O secretário de Segurança Pública (Sesp-ES), André Garcia, afirmou na tarde desta quinta-feira (21), que o policial civil Hilário Antonio Fiorot Frasson foi o mandante do assassinato da médica Milena Gottardi Frasson, 38, ex-mulher dele. Ele e o pai Esperidião Carlos Frasson, 71 anos, preso na madrugada desta quinta, tramaram a morte.
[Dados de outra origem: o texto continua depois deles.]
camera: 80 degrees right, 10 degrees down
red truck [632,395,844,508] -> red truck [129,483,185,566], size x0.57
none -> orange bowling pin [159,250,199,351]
“Quem contratou  foi o próprio Hilario junto com o pai, depois contrataram um intermediário”, disse o chefe de Polícia Civil (PCES), Guilherme Daré.  De acordo com ele, Pai (Esperidião) e filho (Hilário)  encomendaram a morte, contrataram o intermediário. O intermediário contratou o executor. O atirador não teria tido contato com os mandantes.

Hilário foi preso na tarde desta quinta (21), enquanto trabalhava, por um mandado de prisão temporária expedido pelo juiz Marcos Pereira Sanches da 1ª Vara Criminal de Vitória. A prisão temporária é de 30 dias. Delegacia de Homicídios e Proteção à Mulher (DHPM) ainda não colheu o depoimento do acusado. O policial civil chegou à Delegacia de Homicídios e Proteção à Pessoa (DHPM), em Barro Vermelho, em Vitória, por volta das 17h30. Ele estava em uma viatura acompanhado de dois delegados da Corregedoria da PCES.
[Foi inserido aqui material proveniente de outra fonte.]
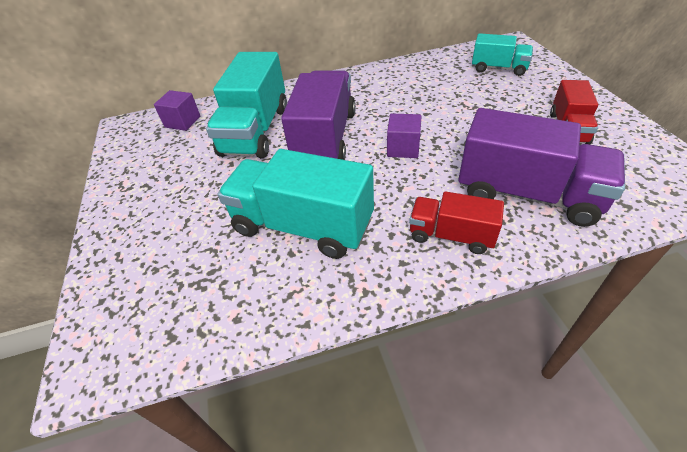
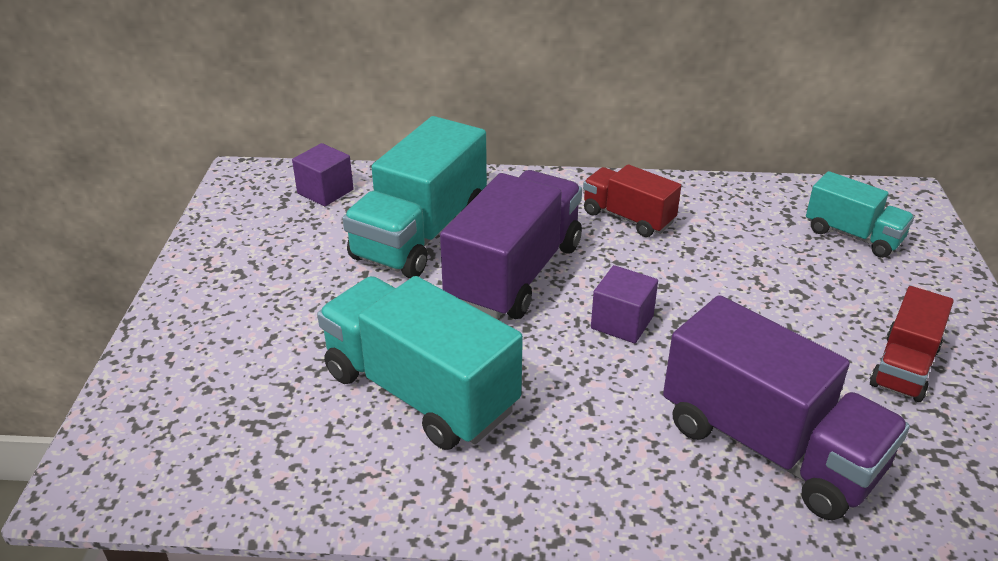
camera: 15 degrees right, 10 degrees down
red truck [409,191,504,254] -> red truck moved to [583,164,681,237]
Segundo Garcia, entre os motivos que levaram os dois a encomendarem a morte de Milena foi questões patrimoniais, como o pagamento de pensão para as filhas e divisão de bens. No entanto, os detalhes ainda serão complementados pela DHPM.

O secretário explicou que desde o início das investigações, já na primeira conversa que teve com a equipe policial ficou claro que não se tratava de um latrocínio e, sim, crime de feminicídio. A partir deste momento foi designado a DHPM, que é conduzida pelo delegado Janderson Lube, para investigar o caso. Logo após o crime, a equipe tomou conhecimento que havia a possibilidade de envolvimento de um policial civil (Hilário) e para que ele não tivesse acesso aos informações,  foi sugerido a decretação do sigilo. O objetivo era impedir que os suspeitos tivessem acesso as investigações e até atrapalhar o trabalho policial. “Essa foi a intenção com a decretação do sigilo”, disse Garcia.

Para o secretário, “essa história (casos de feminicídios) envergonha cada capixaba. São vítimas diretas da covardia. Pessoas como o caso da doutora Milena, que não solicitou medida protetiva porque não queria prejudicar a carreira do marido”. Frisou “são vítimas da violência, vitimas da cultura machista, da cultura patriarcal que tem na cabeça desses homens”.

“O sentimento não é de alegria, de jubilo porque tem vítimas. Mas é de sentimento de dever cumprido”, finalizou Garcia

O crime

A médica Milena Gottardi Frasson, 38, foi morta por volta das 19h, da última quinta-feira (14), no estacionamento do Hospital Universitário (Hucam), em Vitória. Uma amiga, também médica, que acompanhava a vítima até o carro, disse que o atirador estava em uma moto quando as abordou. O homem teria simulado um assalto e pedido os celulares, mas em seguida atirou em Milena e sem roubar nada, fugiu do local.